Dumb Opengl Question!!


#1

Hello all

Just a quickie question which I’m a bit embarrassed about, but here goes …

My 3d math is a bit rusty and I’m not that cool with Opengl, and I’m in the middle of writing a Maya geometry exporter, but I’m having problems displaying the scene in my app. What I’ve managed to do is export the scene (below) to two raw polygon soup files - one is a ‘Terrain.raw’ file for the plane, and an ‘Actor.raw’ file for the actor’s bounding box (shown in green).

However, when I display the scene the objects stick to Maya’s coordinate system, and I have no idea how to move/position the objects around using my own ‘world’ coordinate system. I’d like to position instances of the box over the plane (as you would do with glRasterPos in 2d), but can only seem to move things using relative coordinates. Any ideas?

Dan


#2

admittedly I don’t know much about that - for one OpenGL and for the other Maya - but why don’t you just use the (same) coordinate system you already get from Maya?


#3

You’ll want to do this by exporting the objects themselves in object space, and then exporting their positions seperately… not sure if the .obj format provides for this… it’s probably easier to write your own exporter…

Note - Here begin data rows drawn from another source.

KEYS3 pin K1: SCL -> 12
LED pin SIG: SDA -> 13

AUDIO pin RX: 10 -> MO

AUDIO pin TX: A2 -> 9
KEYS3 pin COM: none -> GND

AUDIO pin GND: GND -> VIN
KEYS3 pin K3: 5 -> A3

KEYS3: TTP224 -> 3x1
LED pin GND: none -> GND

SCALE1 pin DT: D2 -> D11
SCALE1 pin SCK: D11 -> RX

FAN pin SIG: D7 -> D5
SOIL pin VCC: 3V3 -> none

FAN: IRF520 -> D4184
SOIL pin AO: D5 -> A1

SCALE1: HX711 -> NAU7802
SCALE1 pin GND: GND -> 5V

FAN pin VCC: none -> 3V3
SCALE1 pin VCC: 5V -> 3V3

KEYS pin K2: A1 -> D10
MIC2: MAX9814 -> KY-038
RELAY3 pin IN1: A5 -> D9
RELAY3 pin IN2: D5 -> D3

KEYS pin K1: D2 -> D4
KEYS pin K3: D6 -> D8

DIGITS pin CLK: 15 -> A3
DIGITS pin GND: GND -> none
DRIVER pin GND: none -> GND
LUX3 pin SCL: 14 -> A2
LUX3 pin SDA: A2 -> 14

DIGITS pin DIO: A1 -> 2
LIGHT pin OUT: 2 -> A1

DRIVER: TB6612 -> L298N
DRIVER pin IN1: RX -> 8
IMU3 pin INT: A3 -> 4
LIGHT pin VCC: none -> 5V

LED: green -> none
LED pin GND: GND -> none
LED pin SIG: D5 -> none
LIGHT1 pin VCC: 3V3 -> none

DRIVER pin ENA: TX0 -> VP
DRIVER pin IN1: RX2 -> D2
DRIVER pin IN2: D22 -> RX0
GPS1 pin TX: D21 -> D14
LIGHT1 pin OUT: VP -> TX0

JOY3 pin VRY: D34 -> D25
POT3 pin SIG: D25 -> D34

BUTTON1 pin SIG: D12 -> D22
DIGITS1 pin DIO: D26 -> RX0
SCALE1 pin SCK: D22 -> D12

As for moving things around in opengl, the most general way takes a little more work but will make life a lot easier for you in the long run.

Basically you just want to build a transformation matrix for each object based on your stored transformation information.

So your per-frame drawing routine will look something like (assuming the existence of a suitable object and camera class)


 // Calling glIdentity returns us to "world space"
 glIdentity();
 
 // save the transform stack before transforming to camera space
 glPushMatrix();
 
 // Apply the inverse camera xform to line the camera up along the 
 // -Z axis
 glMultMatrix( camera->getXform() );
 
 for ( all objects in scene )
 {
 		glPushMatrix();
 		glMultMatrix( object->getXform() );
 		object->draw();
 		glPopMatrix();
 }
 
 glPopMatrix();
 

All the pushing and popping makes sure you transform stack doesn’t go all weird, and allows you to do heirachies easily.

the object->draw() call should literally just pass the vertex and triangle information to opengl.

If this isn’t clear enough, just email me…


#4

Cheers all, esp “playmesumch00ns”, may have to email more about this stuff (or pop over!!), but have somewhat got my head round the idea.

DirectX use the concept of world space and model space (seperatly), but OpenGL doesn’t, unfortunately. Also, I think Criterion use ‘RwFrame’ objects in Renderware for this, so I guess they just store the local and global matrices for each instance? Plus, I must start using the OpenGL FAQ on ‘OpenGl.org’ - v. useful + worth I look!!

Must go, next module to plow thru!!

D


#5

Underneath the hood, there’s only ever three transformations you really need: the xform to position the object correctly in front of the camera, then the perspective xform, then the viewport xform to position the 2d image on the screen.

This of course assumes that you’re lining up all your objects in front of a static camera. You can specify a static world space and abstract the camera by applying the inverse camera transformation before the individual object transforms.

It doens’t make the slightest difference mathematically which way you view it, and can indeed be better either way depending on the application.

Microsoft assumes DirectX users will not be able to grasp this, and so forces seperate world, and viewing xforms on the user.

All you have to do to get this in opengl is to assume your objects are in world space, then make sure to apply the inverse-world-space camera xform before anything else.

RwFrame sounds like a transform class. All you really need store is the local xform relative to the parent. You may want to store other matrices (like the world-space xform, and the inverses of everything to save having to recompute all the time) when they’re needed.

Think I mentioned before that a good way to do this sort of thing is like Maya’s heirachy: shape node under transform node under parent under parent… and so on and so forth until you get back to world space.